======== DATA FOR THE TASK

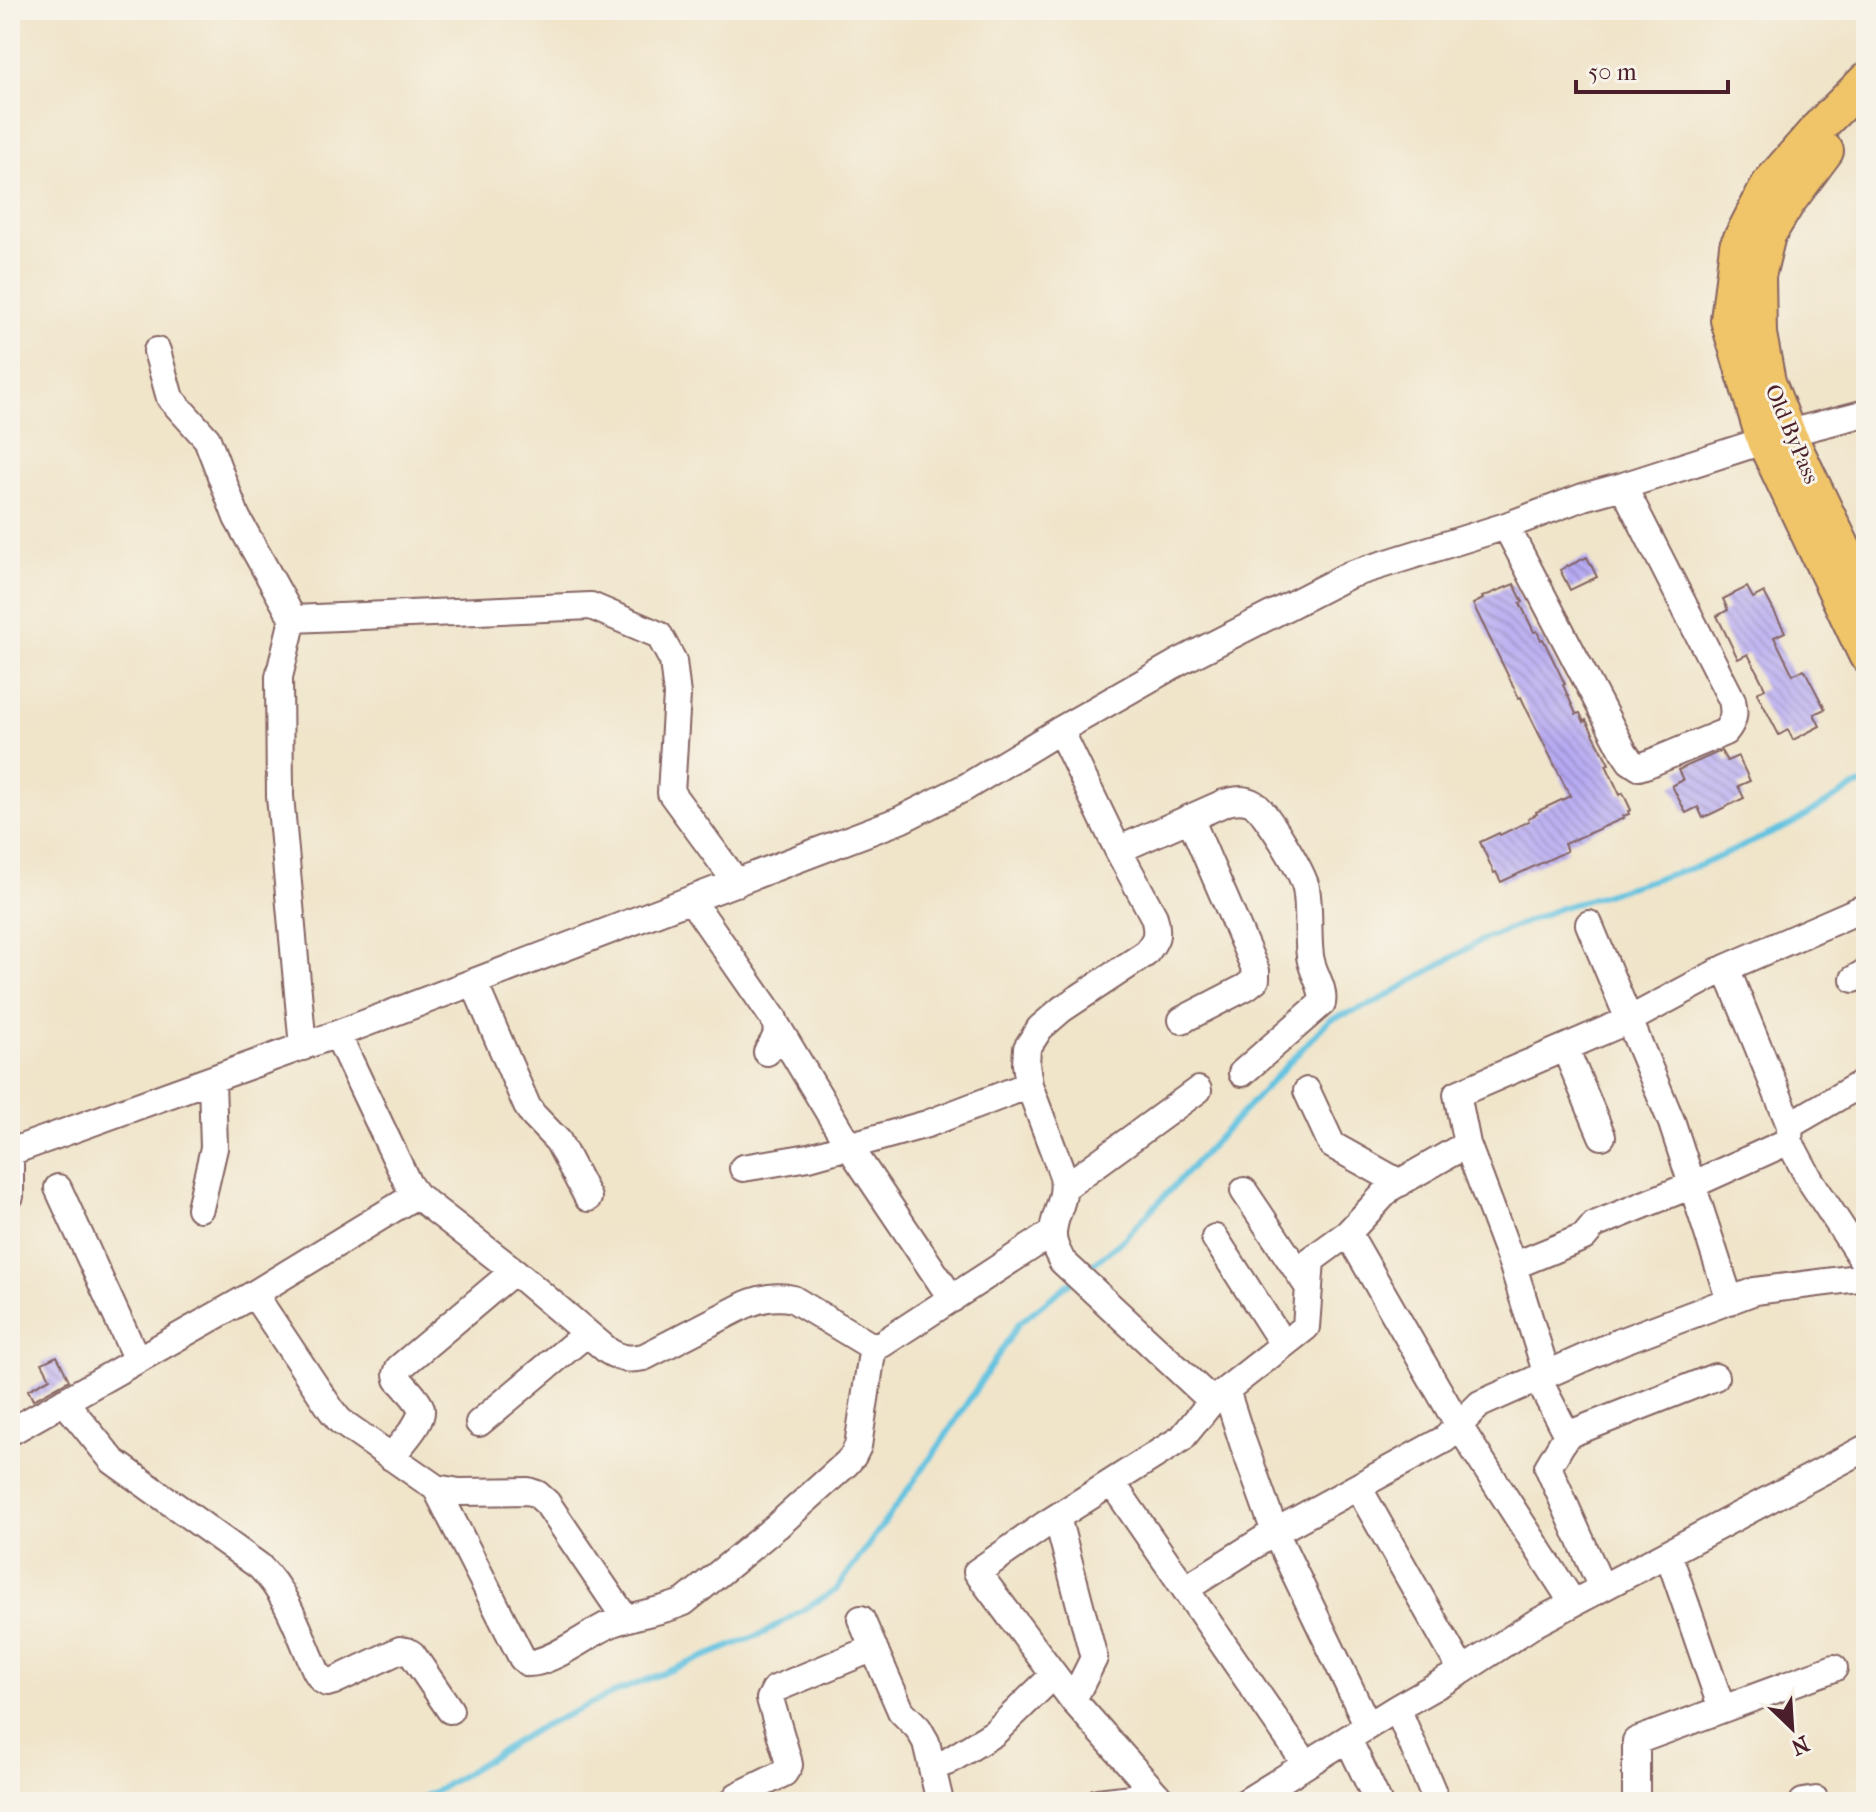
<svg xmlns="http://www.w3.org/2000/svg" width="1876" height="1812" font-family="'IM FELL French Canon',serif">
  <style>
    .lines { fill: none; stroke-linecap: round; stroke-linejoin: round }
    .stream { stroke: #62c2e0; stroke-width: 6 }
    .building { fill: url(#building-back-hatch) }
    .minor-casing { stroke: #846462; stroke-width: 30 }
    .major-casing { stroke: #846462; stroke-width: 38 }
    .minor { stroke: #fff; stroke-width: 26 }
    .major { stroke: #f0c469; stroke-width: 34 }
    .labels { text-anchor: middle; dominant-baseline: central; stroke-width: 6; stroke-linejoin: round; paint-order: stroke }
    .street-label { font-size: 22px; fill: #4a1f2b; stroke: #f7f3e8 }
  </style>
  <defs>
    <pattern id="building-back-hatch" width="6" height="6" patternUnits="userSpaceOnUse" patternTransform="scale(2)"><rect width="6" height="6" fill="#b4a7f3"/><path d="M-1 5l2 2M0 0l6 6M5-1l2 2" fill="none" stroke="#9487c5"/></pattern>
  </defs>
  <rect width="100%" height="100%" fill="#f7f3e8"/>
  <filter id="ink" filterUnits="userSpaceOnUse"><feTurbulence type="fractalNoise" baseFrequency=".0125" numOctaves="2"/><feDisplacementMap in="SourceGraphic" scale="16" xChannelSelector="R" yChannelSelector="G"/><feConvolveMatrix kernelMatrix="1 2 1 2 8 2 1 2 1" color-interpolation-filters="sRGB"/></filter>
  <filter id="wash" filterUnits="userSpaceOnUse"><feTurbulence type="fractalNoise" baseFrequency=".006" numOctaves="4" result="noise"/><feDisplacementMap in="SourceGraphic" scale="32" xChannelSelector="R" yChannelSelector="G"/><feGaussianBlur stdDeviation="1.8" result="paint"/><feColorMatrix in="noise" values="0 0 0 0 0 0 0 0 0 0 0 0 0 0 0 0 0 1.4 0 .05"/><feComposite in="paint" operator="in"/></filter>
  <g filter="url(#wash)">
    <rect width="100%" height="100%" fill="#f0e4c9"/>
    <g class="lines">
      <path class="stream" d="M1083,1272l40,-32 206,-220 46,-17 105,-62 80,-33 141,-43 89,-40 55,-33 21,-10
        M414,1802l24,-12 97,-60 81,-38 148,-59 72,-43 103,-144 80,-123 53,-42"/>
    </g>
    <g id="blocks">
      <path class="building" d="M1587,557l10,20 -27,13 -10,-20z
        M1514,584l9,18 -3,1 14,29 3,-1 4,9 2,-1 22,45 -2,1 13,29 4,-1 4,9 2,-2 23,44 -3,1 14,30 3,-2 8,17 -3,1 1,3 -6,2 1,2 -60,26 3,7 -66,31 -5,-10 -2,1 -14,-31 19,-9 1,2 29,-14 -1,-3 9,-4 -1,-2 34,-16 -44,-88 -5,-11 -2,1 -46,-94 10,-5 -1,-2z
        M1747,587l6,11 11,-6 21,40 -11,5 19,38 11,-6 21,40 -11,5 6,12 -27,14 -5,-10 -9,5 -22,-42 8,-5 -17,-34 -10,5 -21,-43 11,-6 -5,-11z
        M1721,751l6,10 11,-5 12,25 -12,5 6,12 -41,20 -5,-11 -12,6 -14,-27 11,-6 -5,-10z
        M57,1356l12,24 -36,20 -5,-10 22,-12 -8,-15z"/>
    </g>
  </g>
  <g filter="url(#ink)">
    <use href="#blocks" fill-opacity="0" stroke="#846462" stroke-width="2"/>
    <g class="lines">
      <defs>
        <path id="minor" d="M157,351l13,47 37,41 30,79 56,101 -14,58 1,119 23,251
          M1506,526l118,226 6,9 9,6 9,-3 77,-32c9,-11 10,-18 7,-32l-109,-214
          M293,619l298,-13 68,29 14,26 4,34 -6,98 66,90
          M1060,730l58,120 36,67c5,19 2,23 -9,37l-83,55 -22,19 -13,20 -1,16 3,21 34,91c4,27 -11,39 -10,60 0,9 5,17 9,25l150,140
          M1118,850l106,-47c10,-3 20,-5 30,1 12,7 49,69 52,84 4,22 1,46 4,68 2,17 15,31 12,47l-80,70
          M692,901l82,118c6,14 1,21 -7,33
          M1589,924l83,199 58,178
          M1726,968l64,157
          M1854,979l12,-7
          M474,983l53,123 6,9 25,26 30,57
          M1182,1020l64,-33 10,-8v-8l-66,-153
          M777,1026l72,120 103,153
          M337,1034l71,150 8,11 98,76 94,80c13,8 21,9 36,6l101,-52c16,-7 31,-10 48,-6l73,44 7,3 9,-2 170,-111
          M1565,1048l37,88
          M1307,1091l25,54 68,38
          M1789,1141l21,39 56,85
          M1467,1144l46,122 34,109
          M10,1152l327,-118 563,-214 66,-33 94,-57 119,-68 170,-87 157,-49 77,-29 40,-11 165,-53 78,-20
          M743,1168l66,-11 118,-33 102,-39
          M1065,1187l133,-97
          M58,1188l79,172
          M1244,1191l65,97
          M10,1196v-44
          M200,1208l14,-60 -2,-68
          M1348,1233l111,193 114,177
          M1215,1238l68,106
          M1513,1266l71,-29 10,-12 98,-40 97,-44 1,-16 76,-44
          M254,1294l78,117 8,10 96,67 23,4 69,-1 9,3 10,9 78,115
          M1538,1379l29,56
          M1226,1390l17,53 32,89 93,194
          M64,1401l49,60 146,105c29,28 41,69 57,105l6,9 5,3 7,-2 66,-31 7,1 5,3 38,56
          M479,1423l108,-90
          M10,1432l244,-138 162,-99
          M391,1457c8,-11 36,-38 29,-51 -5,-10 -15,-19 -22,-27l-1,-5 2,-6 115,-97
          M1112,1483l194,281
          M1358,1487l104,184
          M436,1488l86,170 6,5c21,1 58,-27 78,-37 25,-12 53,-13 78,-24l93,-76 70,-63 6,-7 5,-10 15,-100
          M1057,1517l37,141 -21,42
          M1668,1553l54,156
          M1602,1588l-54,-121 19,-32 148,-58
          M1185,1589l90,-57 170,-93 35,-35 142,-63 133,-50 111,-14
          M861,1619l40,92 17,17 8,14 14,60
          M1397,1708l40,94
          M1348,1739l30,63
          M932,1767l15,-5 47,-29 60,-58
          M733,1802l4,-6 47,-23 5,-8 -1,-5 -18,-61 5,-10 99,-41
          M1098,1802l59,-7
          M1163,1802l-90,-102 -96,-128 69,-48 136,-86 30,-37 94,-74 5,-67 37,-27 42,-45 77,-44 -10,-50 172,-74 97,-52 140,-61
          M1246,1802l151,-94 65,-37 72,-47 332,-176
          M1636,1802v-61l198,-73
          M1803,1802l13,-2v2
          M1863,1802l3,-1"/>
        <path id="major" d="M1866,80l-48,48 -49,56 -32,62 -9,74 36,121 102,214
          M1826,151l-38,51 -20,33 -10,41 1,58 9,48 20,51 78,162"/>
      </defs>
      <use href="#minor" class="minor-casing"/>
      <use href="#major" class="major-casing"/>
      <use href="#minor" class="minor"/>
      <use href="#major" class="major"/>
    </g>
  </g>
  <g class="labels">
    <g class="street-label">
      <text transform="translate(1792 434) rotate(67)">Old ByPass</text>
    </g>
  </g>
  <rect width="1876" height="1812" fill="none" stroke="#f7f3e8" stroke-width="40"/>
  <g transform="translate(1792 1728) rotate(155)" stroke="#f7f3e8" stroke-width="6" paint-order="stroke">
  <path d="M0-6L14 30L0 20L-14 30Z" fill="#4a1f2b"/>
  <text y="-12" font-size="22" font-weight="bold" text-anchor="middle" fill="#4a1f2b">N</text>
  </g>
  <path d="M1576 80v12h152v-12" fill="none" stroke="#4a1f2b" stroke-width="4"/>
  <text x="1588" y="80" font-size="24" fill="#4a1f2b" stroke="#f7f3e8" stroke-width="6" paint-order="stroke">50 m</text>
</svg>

================

All lines in the listing above from the line containing "M1057,1517l37,141 -21,42" to the line containing "M1163,1802l-90,-102 -96,-128 69,-48", inclusive, should be retyped exactly; no other lines should appear.

* **RESULT FOR THIS EXERCISE**:
          M1057,1517l37,141 -21,42
          M1668,1553l54,156
          M1602,1588l-54,-121 19,-32 148,-58
          M1185,1589l90,-57 170,-93 35,-35 142,-63 133,-50 111,-14
          M861,1619l40,92 17,17 8,14 14,60
          M1397,1708l40,94
          M1348,1739l30,63
          M932,1767l15,-5 47,-29 60,-58
          M733,1802l4,-6 47,-23 5,-8 -1,-5 -18,-61 5,-10 99,-41
          M1098,1802l59,-7
          M1163,1802l-90,-102 -96,-128 69,-48 136,-86 30,-37 94,-74 5,-67 37,-27 42,-45 77,-44 -10,-50 172,-74 97,-52 140,-61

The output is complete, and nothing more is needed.